Ueber den Zinngehalt des schwefelsauren
Eisenoxyduls und den nachtheiligen Einfluß desselben bei der Aufsuchung des Arseniks in
gerichtlichen Faͤllen. Von M. Sarzeau in Rennes.
Aus dem Journal de Pharmacie. Decbr.
1837.
Sarzeau, uͤber den Zinngehalt des schwefelsauren
Eisenoxyduls.
Die Gegenwart einer kleinen Menge von Zinn im schwefelsauren Eisenoxydul ist in
chemischer Beziehung von keinem großem Interesse. Aber die Umstaͤnde, unter
denen ich dasselbe auffand, scheinen mir demselben eine ziemliche Wichtigkeit in der
gerichtlichen Medicin gegeben zu haben. Ich mache diese kurze Abhandlung bekannt, um
eine von den Ursachen, welche bei der gerichtlichen Untersuchung so oft Zweifel und
Verwirrung herbeifuͤhren, zu beseitigen.
Gegen das Ende des Monats Junius wurde ich bei einer Arsenikvergiftung zugezogen; der
Kranke war mit Eisenoxydhydrat behandelt worden. Die Menge der zu untersuchenden
Substanzen, welche der Kranke durch Erbrechen von sich gegeben hatte, war nur
gering; man bemerkte darunter Brod und geronnene Milch. Nachdem ich diese Substanzen
in einem glaͤsernen Moͤrser zerrieben hatte, um einen ganz feinen Brei
zu erhalten, zerruͤhrte ich sie in destillirtem Wasser und ließ darauf einen
Strom von Chlor so lange einwirken, bis sie farblos und voͤllig damit
gesaͤttigt waren. Nun wurde die Fluͤssigkeit einige Stunden lang in
einer Flasche mit eingeriebenem Stoͤpsel stehen gelassen, von Zeit zu Zeit
geschuͤttelt und dann filtrirt. Die abfiltrirte Fluͤssigkeit wurde zum
Kochen gebracht, um das uͤberschuͤssige Chlor zu entfernen; sie war
sauer; mit schwefelsaurem Kupferoxyd-Ammoniak behandelt, gab die
Fluͤssigkeit einen Niederschlag, der troz alles Waschens immer einen
merklichen Stich ins Gruͤne behielt. Ließ man einen Strom von
Schwefelwasserstoff darauf einwirken, so faͤrbte sich die Fluͤssigkeit
in kurzer Zeit gelb und es erfolgte ein Niederschlag von schoͤn gelber Farbe.
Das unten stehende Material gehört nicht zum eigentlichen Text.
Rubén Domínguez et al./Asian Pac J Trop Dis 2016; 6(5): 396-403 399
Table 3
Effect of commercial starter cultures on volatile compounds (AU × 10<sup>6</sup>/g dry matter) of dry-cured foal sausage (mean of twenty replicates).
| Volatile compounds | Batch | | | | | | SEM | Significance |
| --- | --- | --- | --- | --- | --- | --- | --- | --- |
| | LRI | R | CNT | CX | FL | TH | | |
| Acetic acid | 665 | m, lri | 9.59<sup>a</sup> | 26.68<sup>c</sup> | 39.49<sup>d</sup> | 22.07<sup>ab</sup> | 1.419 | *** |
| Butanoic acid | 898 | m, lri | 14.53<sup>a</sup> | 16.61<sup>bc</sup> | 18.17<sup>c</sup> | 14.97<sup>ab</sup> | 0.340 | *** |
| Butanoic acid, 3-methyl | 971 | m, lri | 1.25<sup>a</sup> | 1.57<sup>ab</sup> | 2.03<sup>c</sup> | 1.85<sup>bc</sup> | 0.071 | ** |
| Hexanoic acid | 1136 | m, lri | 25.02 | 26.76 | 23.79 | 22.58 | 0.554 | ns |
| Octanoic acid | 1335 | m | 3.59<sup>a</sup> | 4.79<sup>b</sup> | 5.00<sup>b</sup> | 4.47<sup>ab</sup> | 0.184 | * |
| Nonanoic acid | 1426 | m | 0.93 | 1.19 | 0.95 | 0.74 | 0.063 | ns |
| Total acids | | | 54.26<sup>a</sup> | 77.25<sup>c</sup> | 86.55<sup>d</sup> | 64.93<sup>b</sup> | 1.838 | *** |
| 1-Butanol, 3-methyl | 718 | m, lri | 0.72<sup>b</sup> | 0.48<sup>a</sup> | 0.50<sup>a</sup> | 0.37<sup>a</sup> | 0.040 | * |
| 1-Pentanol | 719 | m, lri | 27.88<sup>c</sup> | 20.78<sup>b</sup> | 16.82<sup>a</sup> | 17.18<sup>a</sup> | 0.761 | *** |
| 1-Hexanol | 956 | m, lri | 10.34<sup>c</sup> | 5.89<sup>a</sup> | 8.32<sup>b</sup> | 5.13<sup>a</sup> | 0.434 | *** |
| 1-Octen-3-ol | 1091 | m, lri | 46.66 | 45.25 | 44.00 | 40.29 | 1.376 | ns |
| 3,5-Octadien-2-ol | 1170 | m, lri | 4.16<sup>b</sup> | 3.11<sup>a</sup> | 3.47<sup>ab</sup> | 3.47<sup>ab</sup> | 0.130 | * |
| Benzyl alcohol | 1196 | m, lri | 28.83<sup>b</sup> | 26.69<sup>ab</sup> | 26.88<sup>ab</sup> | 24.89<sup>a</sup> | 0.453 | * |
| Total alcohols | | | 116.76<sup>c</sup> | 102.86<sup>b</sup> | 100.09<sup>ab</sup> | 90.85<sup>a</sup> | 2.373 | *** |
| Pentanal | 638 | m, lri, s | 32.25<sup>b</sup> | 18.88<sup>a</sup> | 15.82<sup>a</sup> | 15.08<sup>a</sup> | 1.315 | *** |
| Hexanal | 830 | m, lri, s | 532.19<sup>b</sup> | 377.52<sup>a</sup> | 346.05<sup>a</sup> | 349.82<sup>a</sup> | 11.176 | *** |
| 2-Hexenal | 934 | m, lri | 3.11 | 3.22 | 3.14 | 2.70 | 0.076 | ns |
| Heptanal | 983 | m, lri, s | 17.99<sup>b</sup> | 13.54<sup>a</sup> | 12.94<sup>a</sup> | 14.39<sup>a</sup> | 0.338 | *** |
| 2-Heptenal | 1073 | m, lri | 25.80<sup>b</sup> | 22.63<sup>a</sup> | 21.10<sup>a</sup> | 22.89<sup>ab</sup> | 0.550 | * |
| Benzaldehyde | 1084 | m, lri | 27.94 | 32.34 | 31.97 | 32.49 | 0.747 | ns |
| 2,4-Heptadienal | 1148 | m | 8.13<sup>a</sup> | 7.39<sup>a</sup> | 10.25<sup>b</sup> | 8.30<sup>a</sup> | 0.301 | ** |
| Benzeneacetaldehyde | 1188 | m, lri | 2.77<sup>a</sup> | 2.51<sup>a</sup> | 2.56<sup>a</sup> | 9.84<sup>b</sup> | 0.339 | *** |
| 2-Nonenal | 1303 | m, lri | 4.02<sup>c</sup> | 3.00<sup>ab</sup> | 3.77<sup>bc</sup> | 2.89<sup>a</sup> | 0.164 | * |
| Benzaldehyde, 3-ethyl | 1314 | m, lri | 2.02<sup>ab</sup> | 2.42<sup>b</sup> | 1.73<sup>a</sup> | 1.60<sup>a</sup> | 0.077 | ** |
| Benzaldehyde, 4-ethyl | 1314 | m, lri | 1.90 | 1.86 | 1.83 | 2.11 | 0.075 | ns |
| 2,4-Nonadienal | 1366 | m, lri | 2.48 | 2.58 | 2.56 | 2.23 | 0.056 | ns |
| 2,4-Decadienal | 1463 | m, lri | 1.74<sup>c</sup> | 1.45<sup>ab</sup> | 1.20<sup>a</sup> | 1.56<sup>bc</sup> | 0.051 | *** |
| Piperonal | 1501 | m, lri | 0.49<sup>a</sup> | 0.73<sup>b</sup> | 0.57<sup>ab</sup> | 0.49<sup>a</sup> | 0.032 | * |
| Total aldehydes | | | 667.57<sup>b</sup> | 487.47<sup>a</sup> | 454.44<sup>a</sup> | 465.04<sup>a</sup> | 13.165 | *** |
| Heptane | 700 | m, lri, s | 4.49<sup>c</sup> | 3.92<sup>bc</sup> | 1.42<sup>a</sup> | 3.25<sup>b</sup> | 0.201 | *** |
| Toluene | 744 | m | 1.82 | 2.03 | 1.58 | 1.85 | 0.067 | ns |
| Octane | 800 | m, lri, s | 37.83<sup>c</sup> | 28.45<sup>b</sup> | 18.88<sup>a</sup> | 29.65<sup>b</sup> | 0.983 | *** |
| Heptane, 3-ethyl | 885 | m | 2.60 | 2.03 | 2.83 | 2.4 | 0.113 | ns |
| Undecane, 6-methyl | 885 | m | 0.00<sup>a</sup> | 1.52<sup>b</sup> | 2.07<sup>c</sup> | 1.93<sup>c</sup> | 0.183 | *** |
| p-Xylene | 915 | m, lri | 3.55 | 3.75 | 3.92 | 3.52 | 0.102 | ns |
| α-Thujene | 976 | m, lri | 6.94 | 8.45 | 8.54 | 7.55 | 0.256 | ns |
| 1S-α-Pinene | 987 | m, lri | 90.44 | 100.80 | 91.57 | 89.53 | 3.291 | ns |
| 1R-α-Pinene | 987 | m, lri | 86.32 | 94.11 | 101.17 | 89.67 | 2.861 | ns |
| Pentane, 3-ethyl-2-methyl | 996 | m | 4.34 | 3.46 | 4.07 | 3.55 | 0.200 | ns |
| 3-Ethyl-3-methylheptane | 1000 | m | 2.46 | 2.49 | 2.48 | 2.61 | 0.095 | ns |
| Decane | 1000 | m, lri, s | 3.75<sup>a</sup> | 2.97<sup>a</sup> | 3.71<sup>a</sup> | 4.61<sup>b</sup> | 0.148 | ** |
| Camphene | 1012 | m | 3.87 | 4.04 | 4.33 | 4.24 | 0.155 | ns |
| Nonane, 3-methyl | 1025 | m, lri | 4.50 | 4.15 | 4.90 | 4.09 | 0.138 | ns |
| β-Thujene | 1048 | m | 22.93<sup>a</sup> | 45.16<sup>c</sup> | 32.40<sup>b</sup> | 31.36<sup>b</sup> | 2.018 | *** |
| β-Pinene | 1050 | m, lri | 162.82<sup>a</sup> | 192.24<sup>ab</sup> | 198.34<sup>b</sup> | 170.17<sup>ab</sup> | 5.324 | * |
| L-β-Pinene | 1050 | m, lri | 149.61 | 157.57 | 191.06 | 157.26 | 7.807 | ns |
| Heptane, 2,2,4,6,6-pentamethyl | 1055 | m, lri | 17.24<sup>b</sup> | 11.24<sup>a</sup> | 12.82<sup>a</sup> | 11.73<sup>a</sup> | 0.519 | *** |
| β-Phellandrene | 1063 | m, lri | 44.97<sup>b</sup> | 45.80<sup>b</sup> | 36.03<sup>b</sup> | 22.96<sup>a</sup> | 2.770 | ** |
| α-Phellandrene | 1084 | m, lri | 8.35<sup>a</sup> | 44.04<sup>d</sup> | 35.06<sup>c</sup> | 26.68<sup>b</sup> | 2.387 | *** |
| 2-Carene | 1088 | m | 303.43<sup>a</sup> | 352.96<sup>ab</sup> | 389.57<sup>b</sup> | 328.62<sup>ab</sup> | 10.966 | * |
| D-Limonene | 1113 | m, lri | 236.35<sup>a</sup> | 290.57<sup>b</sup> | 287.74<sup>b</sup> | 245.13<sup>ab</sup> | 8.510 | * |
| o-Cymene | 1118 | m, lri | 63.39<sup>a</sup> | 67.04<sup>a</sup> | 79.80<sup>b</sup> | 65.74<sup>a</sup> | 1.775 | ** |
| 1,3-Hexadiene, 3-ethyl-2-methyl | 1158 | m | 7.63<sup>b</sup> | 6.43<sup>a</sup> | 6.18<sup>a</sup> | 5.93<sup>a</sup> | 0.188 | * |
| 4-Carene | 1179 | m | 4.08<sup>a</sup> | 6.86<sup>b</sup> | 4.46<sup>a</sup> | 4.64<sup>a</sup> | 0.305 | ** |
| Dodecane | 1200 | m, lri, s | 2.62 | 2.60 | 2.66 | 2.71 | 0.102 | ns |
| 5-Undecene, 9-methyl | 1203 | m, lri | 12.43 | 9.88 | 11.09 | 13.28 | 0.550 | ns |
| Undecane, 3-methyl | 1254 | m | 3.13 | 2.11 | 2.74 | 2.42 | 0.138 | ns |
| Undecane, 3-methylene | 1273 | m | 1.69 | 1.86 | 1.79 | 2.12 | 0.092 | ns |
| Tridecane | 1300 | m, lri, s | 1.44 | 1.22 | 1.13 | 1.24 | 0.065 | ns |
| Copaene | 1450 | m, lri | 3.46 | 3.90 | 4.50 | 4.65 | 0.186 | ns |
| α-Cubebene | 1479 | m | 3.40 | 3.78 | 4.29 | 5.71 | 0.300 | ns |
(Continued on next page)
Dieser Niederschlag loͤste sich in Ammoniak auf, und er ließ sich aus der
ammoniakalischen Fluͤssigkeit durch Saͤuren niederschlagen. Alle diese
Reactionen bezwekten, das Daseyn des Arseniks zu beweisen; ich ließ die
Schwefelverbindung bei der Temperatur des kochenden Wassers troknen, und stellte
damit folgende Versuche an:
1. Es wurde ein Theil in einem Achatmoͤrser mit frisch zubereitetem Aezkalke
zerrieben. Das Gemenge wurde in eine kleine verschlossene Roͤhre gebracht und
Anfangs vorsichtig erwaͤrmt; dann wurde die Temperatur allmaͤhlich
erhoͤht, bis die Roͤhre erweichte und ihre Form aͤnderte. Es
sublimirte nichts und die inwendigen Seiten der Roͤhre blieben ganz rein.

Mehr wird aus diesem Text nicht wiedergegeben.